I need to read 32bit instructions from a binary file. so what i have right now is:

unsigned char buffer[4];
fread(buffer,sizeof(buffer),1,file);

which will put 4 bytes in an array

how should I approach that to connect those 4 bytes together in order to process 32bit instruction later? Or should I even start in a different way and not use fread?

my weird method right now is to create an array of ints of size 32 and the fill it with bits from buffer array


Solution

  • The answer depends on how the 32-bit integer is stored in the binary file. (I'll assume that the integer is unsigned, because it really is an id, and use the type uint32_t from <stdint.h>.)

    Native byte order The data was written out as integer on this machine. Just read the integer with fread:

    uint32_t op;
    
    fread(&op, sizeof(op), 1, file);
    

    Rationale: fread read the raw representation of the integer into memory. The matching fwrite does the reverse: It writes the raw representation to thze file. If you don't need to exchange the file between platforms, this is a good method to store and read data.

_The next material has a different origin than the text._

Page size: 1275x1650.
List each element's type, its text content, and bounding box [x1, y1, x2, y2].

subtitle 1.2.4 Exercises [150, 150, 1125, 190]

    Little-endian byte order The data is stored as four bytes, least significant byte first:

    uint32_t op = 0u;
    
    op |= getc(file);            // 0x000000AA
    op |= getc(file) << 8;       // 0x0000BBaa
    op |= getc(file) << 16;      // 0x00CCbbaa
    op |= getc(file) << 24;      // 0xDDccbbaa
    

    Rationale: getc reads a char and returns an integer between 0 and 255. (The case where the stream runs out and getc returns the negative value EOF is not considered here for brevity, viz laziness.) Build your integer by shifting each byte you read by multiples of 8 and or them with the existing value. The comments sketch how it works. The capital letters are being read, the lower-case letters were already there. Zeros have not yet been assigned.

    Big-endian byte order The data is stored as four bytes, least significant byte last:

    uint32_t op = 0u;
    
    op |= getc(file) << 24;      // 0xAA000000
    op |= getc(file) << 16;      // 0xaaBB0000
    op |= getc(file) << 8;       // 0xaabbCC00
    op |= getc(file);            // 0xaabbccDD
    

    Rationale: Pretty much the same as above, only that you shift the bytes in another order.

    You can imagine little-endian and big-endian as writing the number one hundred and twenty tree (CXXIII) as either 321 or 123. The bit-shifting is similar to shifting decimal digtis when dividing by or multiplying with powers of 10, only that you shift my 8 bits to multiply with 2^8 = 256 here.